**WHAT YOU WILL DO**.
A. Reproduce the PubMatic passage word for word, everything from "In PubMatic's legacy" down to "for auction logs.".
B. Carry on the text about PubMatic's real-time streaming with Apache Apex, picking up after its last sentence.

**TEXT PROVIDED**.
□ □ □ □ □ □ □
- Learning Apache Apex
- Thomas Weise Munagala V. Ramanath David Yan Kenneth Knowles
- 395字
- 2021-07-02 22:38:35
Real-time insights for Advertising Tech (PubMatic)
Companies in the advertising technology (AdTech) industry need to address data increasing at breakneck speed, along with customers demanding faster insights and analytical reporting.
PubMatic is a leading AdTech company providing marketing automation for publishers and is driven by data at a massive scale. On a daily basis, the company processes over 350 billion bids, serves over 40 billion ad impressions, and processes over 50 terabytes of data. Through real-time analytics, yield management, and workflow automation, PubMatic enables publishers to make smarter inventory decisions and improve revenue performance. Apex is used for real-time reporting and for the allocation engine.
In PubMatic's legacy batch processing system, there could be a delay of five hours to obtain updated data for their key metrics (revenues, impressions and clicks) and a delay of nine hours to obtain data for auction logs.
PubMatic decided to pursue a real-time streaming solution so that it could provide publishers, demand side platforms (DSPs), and agencies with actionable insights as close to the time of event generation as possible. PubMatic's streaming implementation had to achieve the following:
- Ingest and analyze a high volume of clicks and views (200,000 events/sec) to help their advertising customers improve revenues
- Utilize auction and client log data (22 TB/day) to report critical metrics for campaign monetization
- Handle rapidly increasing network traffic with efficient utilization of resources
- Provide a feedback loop to the ad server for making efficient ad serving decisions.
□ □ □ □ □ □ □
**DATA LINES**.
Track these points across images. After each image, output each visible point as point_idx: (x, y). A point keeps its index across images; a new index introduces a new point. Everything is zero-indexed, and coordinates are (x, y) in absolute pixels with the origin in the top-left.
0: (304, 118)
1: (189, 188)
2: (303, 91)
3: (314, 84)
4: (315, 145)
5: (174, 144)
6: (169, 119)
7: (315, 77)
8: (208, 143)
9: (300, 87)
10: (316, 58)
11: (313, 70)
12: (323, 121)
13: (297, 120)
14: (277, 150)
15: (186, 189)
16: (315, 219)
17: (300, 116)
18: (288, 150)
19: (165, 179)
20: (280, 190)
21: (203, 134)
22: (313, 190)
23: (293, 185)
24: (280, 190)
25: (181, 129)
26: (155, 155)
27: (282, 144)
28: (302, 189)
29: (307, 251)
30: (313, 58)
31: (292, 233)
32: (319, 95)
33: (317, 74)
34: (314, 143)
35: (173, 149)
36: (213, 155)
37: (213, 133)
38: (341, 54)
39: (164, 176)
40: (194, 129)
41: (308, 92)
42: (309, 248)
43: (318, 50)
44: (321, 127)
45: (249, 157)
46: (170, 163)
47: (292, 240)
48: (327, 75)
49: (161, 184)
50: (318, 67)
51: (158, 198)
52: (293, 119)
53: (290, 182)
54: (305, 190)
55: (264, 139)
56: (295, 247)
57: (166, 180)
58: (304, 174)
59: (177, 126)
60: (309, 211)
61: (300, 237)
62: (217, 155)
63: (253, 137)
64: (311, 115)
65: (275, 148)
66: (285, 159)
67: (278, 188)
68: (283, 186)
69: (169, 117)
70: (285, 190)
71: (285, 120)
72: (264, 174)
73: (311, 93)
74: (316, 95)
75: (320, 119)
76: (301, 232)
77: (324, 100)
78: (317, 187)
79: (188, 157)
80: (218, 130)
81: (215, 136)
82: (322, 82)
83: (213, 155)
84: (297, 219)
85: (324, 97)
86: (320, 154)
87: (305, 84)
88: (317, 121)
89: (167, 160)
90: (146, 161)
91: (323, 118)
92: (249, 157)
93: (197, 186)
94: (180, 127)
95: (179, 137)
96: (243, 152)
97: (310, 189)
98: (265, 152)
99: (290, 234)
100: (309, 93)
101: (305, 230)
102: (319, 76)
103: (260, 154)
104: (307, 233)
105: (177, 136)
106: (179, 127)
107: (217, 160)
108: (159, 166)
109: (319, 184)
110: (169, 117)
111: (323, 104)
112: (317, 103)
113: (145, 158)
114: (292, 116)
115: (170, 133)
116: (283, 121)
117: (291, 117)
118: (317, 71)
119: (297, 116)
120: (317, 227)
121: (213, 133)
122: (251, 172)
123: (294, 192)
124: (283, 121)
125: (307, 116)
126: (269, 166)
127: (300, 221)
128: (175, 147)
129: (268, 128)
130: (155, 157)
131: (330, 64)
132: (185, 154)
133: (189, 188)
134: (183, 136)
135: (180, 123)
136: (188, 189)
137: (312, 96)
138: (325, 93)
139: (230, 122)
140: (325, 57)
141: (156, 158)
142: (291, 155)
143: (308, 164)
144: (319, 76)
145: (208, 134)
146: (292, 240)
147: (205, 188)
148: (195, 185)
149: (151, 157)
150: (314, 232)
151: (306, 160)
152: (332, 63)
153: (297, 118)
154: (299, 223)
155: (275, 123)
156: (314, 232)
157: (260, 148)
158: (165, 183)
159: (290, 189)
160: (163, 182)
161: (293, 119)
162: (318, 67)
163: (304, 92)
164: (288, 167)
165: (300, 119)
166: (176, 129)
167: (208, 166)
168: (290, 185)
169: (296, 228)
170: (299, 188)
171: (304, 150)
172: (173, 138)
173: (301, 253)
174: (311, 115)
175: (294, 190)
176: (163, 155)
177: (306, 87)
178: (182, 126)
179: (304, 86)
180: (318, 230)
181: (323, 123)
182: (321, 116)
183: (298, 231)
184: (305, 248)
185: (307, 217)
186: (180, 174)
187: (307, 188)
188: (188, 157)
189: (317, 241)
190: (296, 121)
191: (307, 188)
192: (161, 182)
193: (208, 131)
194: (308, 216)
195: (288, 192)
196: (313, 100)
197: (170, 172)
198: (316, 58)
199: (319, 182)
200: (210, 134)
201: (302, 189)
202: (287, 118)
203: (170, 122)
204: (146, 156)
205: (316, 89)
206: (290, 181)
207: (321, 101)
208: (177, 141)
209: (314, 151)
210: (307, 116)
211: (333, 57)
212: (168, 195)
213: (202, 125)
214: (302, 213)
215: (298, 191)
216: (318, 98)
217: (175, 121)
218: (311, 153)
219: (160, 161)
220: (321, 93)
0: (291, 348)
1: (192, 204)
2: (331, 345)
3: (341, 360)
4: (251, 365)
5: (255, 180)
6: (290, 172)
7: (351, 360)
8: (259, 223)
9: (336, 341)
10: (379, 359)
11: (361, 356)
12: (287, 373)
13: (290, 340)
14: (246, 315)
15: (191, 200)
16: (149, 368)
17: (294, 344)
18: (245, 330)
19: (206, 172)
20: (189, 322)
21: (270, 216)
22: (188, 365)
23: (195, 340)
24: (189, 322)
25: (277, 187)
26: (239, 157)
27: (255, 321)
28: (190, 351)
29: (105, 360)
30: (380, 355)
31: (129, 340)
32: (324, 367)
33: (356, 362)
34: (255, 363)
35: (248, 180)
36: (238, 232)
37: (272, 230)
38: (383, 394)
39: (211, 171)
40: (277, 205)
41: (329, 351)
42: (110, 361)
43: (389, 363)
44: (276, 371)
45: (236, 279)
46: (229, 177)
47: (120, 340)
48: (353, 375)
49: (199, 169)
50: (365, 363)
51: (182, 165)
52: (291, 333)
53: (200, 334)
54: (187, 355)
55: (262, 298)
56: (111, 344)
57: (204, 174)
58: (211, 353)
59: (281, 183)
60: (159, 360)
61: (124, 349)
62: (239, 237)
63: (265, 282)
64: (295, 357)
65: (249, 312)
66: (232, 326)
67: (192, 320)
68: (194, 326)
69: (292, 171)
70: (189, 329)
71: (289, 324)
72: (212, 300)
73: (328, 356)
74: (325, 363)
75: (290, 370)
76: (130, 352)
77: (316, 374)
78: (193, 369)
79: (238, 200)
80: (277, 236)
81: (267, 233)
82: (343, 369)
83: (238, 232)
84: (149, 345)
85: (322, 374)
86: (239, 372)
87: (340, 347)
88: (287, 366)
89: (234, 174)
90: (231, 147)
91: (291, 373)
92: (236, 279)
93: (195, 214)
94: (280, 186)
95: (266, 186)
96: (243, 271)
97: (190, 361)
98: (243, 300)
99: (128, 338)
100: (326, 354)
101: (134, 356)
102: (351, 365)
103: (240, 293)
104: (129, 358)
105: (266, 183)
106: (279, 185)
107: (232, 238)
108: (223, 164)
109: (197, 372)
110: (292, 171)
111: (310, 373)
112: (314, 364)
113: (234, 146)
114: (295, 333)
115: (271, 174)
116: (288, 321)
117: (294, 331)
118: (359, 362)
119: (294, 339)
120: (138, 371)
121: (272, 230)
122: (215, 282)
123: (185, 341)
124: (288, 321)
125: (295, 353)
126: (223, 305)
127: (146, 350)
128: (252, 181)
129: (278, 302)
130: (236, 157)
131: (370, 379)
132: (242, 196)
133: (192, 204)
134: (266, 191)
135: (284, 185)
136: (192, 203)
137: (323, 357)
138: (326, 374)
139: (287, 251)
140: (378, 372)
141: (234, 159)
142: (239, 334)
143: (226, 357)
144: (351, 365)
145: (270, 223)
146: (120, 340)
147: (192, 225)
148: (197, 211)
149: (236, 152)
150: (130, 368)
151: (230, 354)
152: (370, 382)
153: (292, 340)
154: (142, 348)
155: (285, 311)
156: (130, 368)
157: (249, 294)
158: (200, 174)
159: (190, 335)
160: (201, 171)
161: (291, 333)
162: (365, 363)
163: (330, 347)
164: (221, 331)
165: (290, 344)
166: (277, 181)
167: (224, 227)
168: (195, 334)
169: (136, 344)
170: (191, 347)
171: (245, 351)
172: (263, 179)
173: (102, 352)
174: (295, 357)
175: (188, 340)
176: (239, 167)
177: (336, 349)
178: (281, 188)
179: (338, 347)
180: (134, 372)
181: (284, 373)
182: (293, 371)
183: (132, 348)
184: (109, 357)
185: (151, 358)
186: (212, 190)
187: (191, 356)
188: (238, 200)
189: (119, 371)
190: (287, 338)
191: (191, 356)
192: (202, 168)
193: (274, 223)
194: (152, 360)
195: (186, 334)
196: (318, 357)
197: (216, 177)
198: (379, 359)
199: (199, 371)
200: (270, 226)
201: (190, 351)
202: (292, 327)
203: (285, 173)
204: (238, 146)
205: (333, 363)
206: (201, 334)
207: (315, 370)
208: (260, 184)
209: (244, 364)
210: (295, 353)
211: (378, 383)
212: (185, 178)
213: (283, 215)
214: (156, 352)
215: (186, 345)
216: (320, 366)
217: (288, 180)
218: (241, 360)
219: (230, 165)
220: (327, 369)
□ □ □ □ □ □ □
**THE ANSWERS**.
A.
In PubMatic's legacy batch processing system, there could be a delay of five hours to obtain updated data for their key metrics (revenues, impressions and clicks) and a delay of nine hours to obtain data for auction logs.

B.
This high volume data would need to be processed in real-time to derive actionable insights, such as campaign decisions and audience targeting.
PubMatic decided to implement its real-time streaming solution with Apex based on the following factors:
- Time to value - the solution was able to be implemented within a short time frame
- The Apex applications could run on PubMatic's existing Hadoop infrastructure
- Apex had important connectors (files, Apache Kafka, and so on) available out of the box
- Apex supported event time dimensional aggregations with real-time query capability
With the Apex-based solution, deployed to production in 2014, PubMatic's end-to-end latency to obtain updated data and metrics for their two use cases fell from hours to seconds. This enabled real-time visibility into successes and shortcomings of its campaigns and timely tuning of models to maximize successful auctions.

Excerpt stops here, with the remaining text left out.